Erika: We collaborated with many people. We talked to a lot of parents with kids of different ages to get their experiences and find out what they thought, as well as a range of psychologists and sexologists. All the professionals today — sexologists, psychologists, etc. — say you should start talking to children about sex from a very early age. You cannot wait too long to talk about sex because then they get to the embarrassment age and they won’t want to discuss it. Most kids, even when they are 4 or 5, start touching themselves. In this situation, the most important thing is to not shame them. They do it naturally. So you just have to explain that maybe they should do it in their rooms, and not in front of everyone in the living room.

Madhvi: With the growth of online porn, and new technology, such as virtual reality, what do you think the future of sex entertainment is?

Erika: As a filmmaker, I feel like virtual reality is a totally different media. I work with framing and lighting and storytelling, whereas VR is a different experience.

As for the future of sex and porn, I hope for more awareness. I think the porn industry is going the same way as the food industry in that people are becoming more responsible consumers. I hope that people will start to ask who is behind the content they are consuming, how it’s produced, and whether it is pirated. I hope for more diversity, so that different people, with different sexualities and preferences, can see themselves represented in an honest and correct way without having to be fetishized as a group.

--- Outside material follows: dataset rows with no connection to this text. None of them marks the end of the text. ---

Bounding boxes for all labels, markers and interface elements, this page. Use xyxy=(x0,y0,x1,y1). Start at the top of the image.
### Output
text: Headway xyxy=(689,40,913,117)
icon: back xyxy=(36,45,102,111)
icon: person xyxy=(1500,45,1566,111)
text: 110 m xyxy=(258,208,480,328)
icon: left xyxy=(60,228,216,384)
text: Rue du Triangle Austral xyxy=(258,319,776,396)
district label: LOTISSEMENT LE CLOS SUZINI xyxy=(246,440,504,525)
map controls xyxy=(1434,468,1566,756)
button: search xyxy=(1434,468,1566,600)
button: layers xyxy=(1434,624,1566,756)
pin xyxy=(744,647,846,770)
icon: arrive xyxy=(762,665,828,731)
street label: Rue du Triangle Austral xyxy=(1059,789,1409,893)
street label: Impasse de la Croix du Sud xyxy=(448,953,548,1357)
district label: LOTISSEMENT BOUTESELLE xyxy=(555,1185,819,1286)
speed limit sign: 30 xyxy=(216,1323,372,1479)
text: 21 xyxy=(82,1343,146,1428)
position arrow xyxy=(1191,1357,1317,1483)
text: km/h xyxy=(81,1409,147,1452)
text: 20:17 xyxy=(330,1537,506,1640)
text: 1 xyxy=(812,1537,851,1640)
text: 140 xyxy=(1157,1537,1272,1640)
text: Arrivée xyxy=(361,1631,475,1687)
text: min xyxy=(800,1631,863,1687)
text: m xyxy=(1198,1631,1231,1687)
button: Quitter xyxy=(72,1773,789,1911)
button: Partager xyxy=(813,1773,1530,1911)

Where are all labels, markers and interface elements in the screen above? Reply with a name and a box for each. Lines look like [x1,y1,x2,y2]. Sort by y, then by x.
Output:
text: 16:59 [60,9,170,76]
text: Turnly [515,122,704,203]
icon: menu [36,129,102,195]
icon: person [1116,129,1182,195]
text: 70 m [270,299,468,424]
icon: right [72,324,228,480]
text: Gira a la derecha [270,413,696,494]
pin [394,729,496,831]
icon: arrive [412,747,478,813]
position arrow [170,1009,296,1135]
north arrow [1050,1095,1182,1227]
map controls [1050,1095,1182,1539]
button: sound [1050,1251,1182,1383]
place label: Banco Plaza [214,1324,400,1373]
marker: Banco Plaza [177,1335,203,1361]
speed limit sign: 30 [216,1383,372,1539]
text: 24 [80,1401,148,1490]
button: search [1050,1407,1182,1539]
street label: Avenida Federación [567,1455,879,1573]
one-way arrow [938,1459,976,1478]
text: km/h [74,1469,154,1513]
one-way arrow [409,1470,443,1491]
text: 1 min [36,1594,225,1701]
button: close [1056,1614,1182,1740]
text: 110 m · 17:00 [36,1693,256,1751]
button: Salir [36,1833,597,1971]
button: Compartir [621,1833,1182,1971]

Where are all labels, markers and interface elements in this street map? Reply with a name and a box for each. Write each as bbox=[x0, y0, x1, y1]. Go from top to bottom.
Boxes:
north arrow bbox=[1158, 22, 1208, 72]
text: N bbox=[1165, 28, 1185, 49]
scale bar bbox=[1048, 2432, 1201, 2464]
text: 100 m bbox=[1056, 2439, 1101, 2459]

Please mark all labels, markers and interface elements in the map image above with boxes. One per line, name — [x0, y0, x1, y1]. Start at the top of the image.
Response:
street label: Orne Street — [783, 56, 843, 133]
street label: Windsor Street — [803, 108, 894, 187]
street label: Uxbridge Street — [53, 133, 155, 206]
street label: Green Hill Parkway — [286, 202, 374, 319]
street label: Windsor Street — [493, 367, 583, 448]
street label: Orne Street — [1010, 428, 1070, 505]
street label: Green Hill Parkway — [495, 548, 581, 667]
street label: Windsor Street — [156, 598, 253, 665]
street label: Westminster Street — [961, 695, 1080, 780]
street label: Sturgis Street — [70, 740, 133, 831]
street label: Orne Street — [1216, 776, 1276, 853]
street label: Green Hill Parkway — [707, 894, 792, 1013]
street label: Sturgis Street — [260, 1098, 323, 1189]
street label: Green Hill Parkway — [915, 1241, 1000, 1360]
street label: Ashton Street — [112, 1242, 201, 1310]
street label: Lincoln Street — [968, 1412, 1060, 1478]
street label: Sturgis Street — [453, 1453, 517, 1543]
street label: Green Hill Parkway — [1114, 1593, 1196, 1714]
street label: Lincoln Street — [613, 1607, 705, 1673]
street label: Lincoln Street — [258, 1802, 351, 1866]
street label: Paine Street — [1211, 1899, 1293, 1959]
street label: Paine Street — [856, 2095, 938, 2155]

I am a cinema aficionado. I love to watch a movie that has been crafted with passion and thought, and I hope that in porn we can see other visual creators getting [involved]. And I believe in female participation. We’ve changed other areas — politics, advertising, etc. — so if we get more women into porn, I am confident that we can change [the porn industry], too. I think that if we raise awareness about porn, people will think about it, and make better choices.

Madhvi: What are your plans for the site?

Erika: Our original idea was just to put up an informative website. At first it was only available in Spanish and English, and now it’s in French, German, and Italian, too. We’ve talked about adding a part where people can share their experiences, and we are working on a section where you can find sexologists and other people in your area who can help you with this process.